# Daftar Tugas:
[a] Tentukan apakah setiap pernyataan berikut sesuai dengan teks tentang model penegakan hukum: (i) Crime Control Model mementingkan proses; (ii) Due Process Model menuntut adanya hearing, counsel, defense, dan evidence; (iii) dalam konsep Due Process of Law, Penuntut Umum harus membuktikan kesalahan terdakwa di muka persidangan. Jawab ya atau tidak untuk masing-masing, disertai kutipan kata-kata teks yang menentukan.
[b] Menurut teks tentang model penegakan hukum, di mana model yang menitikberatkan pada hasil penyidikan banyak ditemukan?
[c] Salin dengan persis bagian teks tentang model penegakan hukum mulai dari "Dalam sistem itu" sampai dengan "memihak (Mardjono Reksodiputro, 1997).", termasuk kedua bagian itu.

Dalam sistem itu dikenal dua konsep:
Pertama, Crime Control Modeladalah model penegakan hukum yang tidak
mementingkan proses dan sedikit banyak mengabaikan hak asasi manusia, dengan
menitikberatkan pada hasil penyidikan yang banyak ditemukan dalam pasal-pasal
di HIR. Kedua, Due Process Model adalah model penegakan hukum
yang menuntut adanya hearing, counsel, defense, evidence, fairdan impartial
court (Mardjono Reksodiputro, 1997).
Dalam konsep Due Process Of
Law yang tercakup di dalamnya antara lain: (1) hak tersangka dan
terdakwa untuk didengar pandangannya tentang bagaimana peristiwa kejahatan itu
terjadi; (2) dalam pemeriksaan terhadapnya diberi hak didampingi oleh penasihat
hukum; (3) hak mengajukan pembelaannnya dan Penuntut Umum harus membuktikan
kesalahan terdakwa di muka persidangan; dan (3) peradilan yang bebas dan tidak
memihak (Mardjono Reksodiputro, 1997).

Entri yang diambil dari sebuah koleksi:
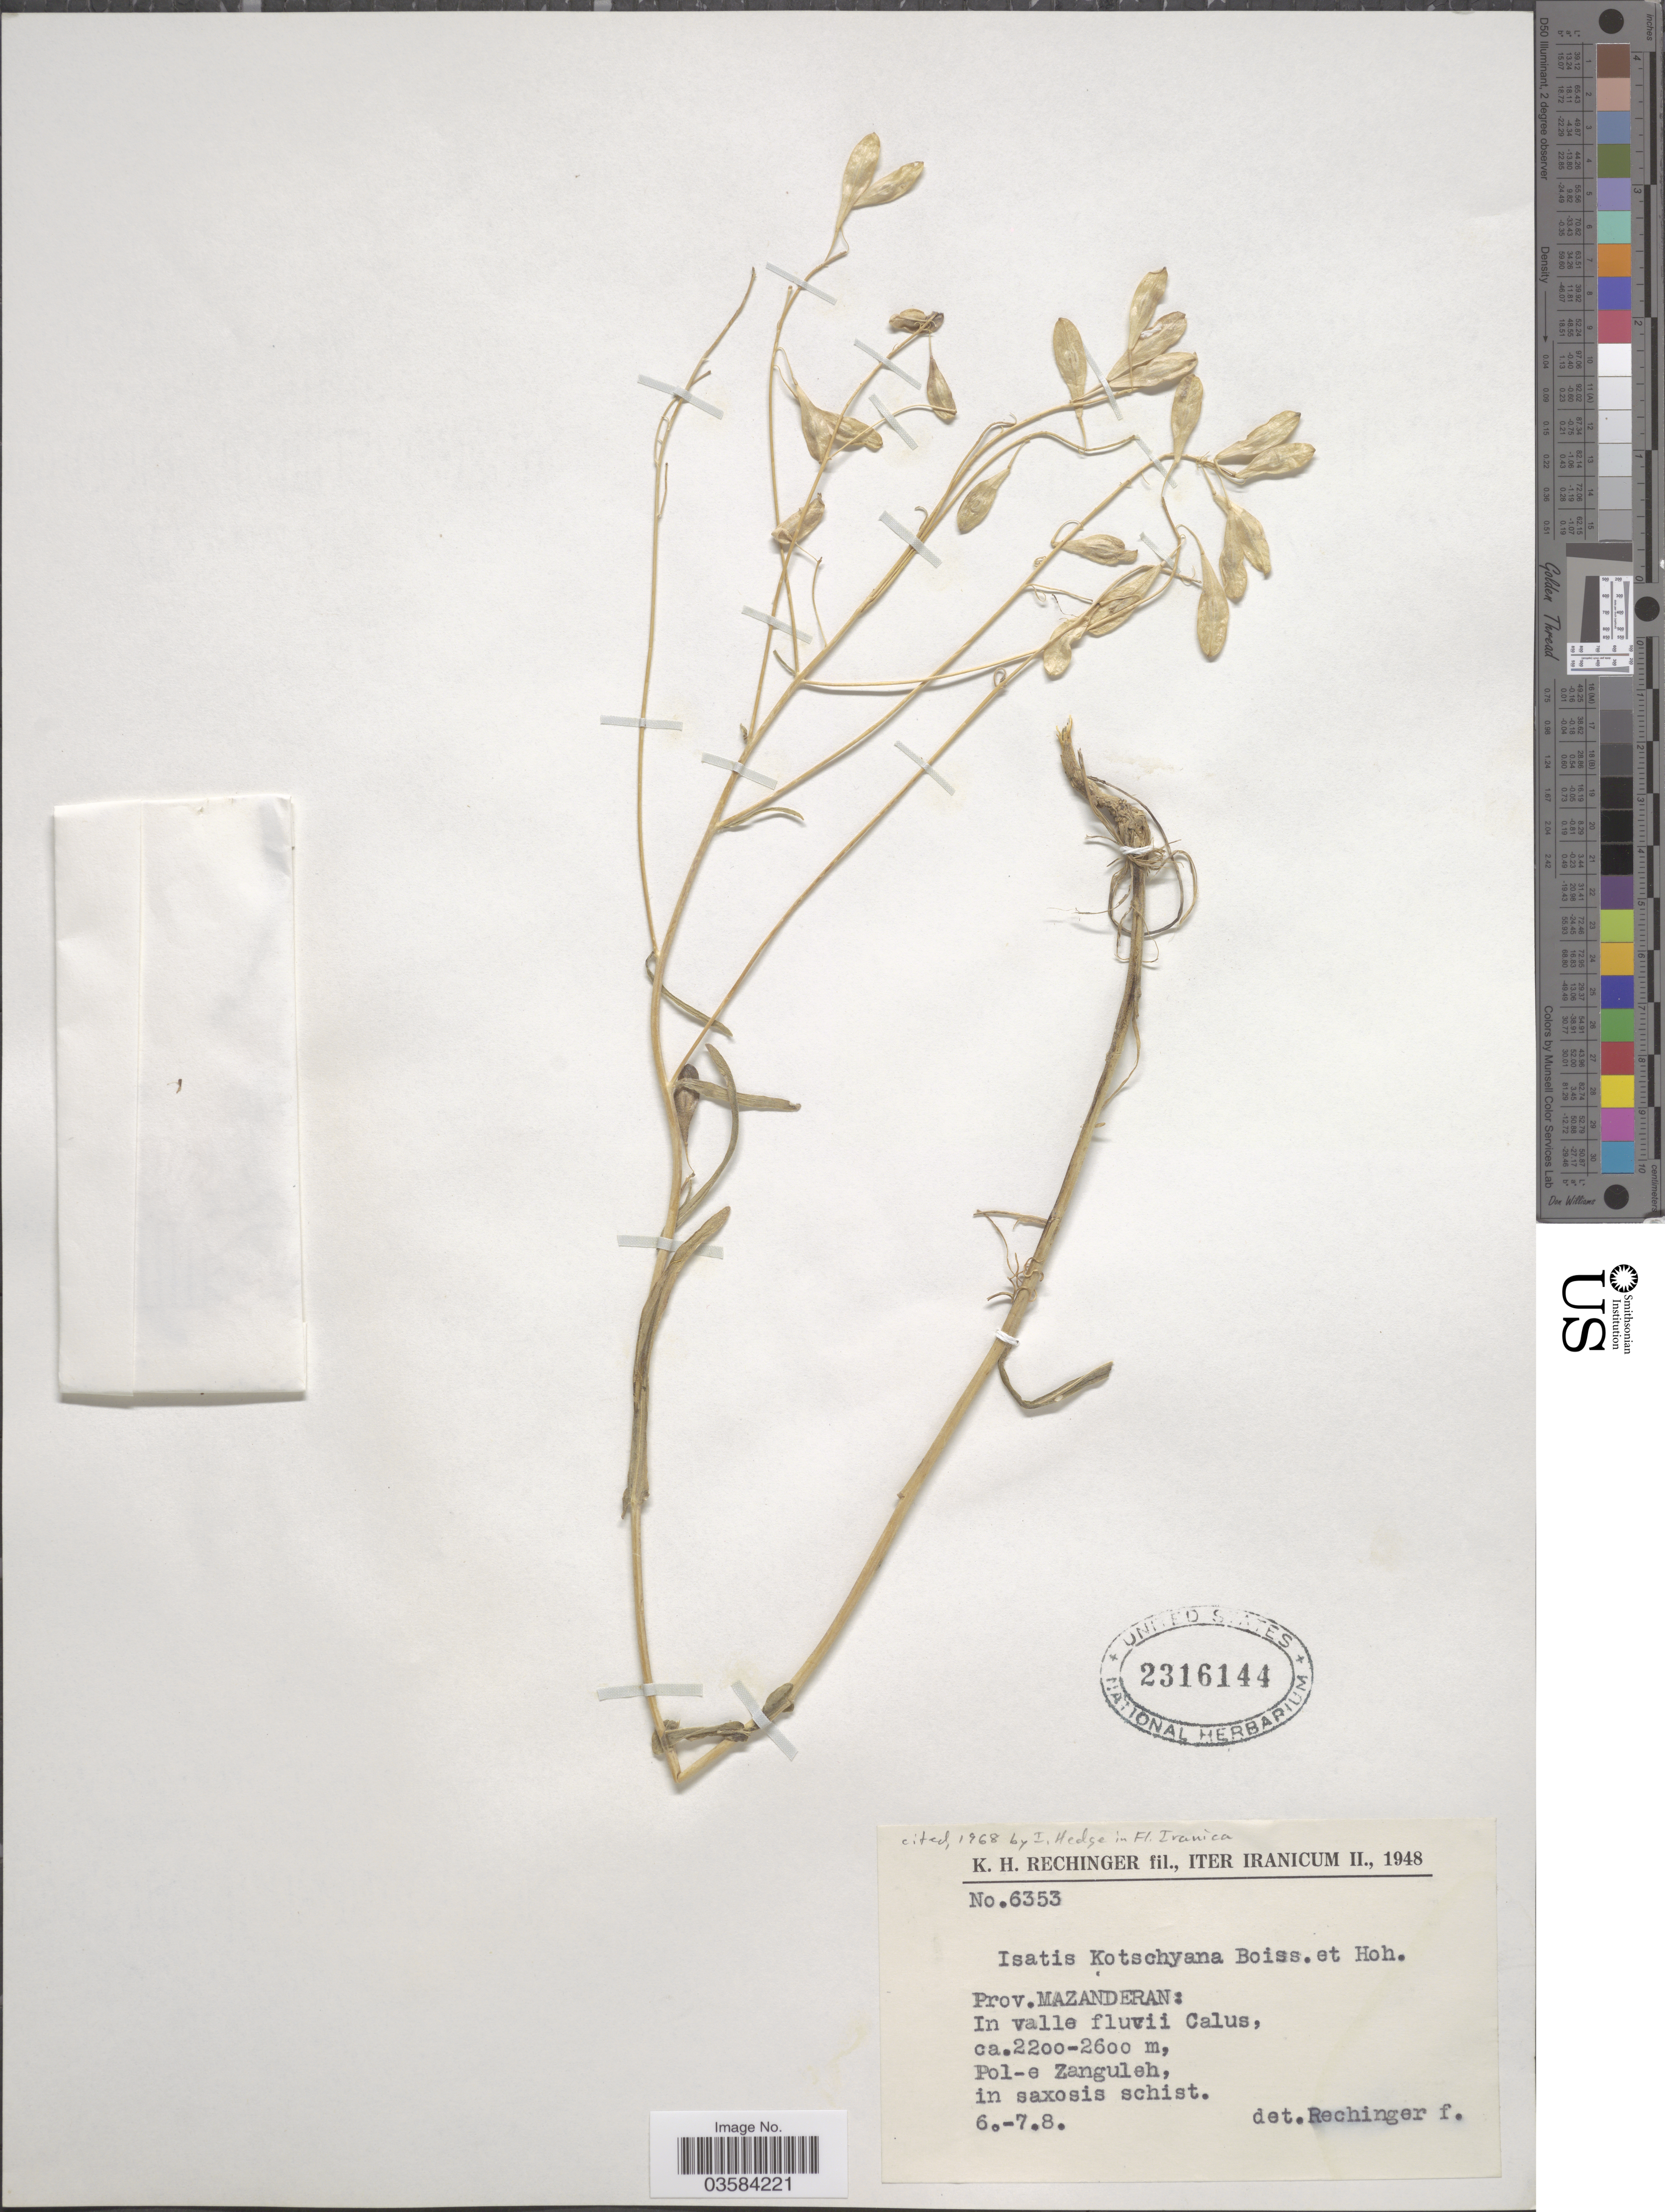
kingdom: Plantae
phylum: Tracheophyta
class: Magnoliopsida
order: Brassicales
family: Brassicaceae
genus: Isatis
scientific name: Isatis kotschyana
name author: Boiss. & Hohen. ex Boiss.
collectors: K. H. Rechinger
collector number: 6353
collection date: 1948-08-06/1948-08-07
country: Iran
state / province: Mazandaran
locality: In valle fluvii Calus. Pol-e Zanguleh.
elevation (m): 2200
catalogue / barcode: US 2316144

# Jawaban Berurutan:
[a]
(i) Tidak: "tidak mementingkan proses dan sedikit banyak mengabaikan hak asasi manusia"
(ii) Ya: "menuntut adanya hearing, counsel, defense, evidence"
(iii) Ya: "Penuntut Umum harus membuktikan kesalahan terdakwa di muka persidangan"

[b] Dalam pasal-pasal di HIR.

[c]
Dalam sistem itu dikenal dua konsep:
Pertama, Crime Control Modeladalah model penegakan hukum yang tidak
mementingkan proses dan sedikit banyak mengabaikan hak asasi manusia, dengan
menitikberatkan pada hasil penyidikan yang banyak ditemukan dalam pasal-pasal
di HIR. Kedua, Due Process Model adalah model penegakan hukum
yang menuntut adanya hearing, counsel, defense, evidence, fairdan impartial
court (Mardjono Reksodiputro, 1997).
Dalam konsep Due Process Of
Law yang tercakup di dalamnya antara lain: (1) hak tersangka dan
terdakwa untuk didengar pandangannya tentang bagaimana peristiwa kejahatan itu
terjadi; (2) dalam pemeriksaan terhadapnya diberi hak didampingi oleh penasihat
hukum; (3) hak mengajukan pembelaannnya dan Penuntut Umum harus membuktikan
kesalahan terdakwa di muka persidangan; dan (3) peradilan yang bebas dan tidak
memihak (Mardjono Reksodiputro, 1997).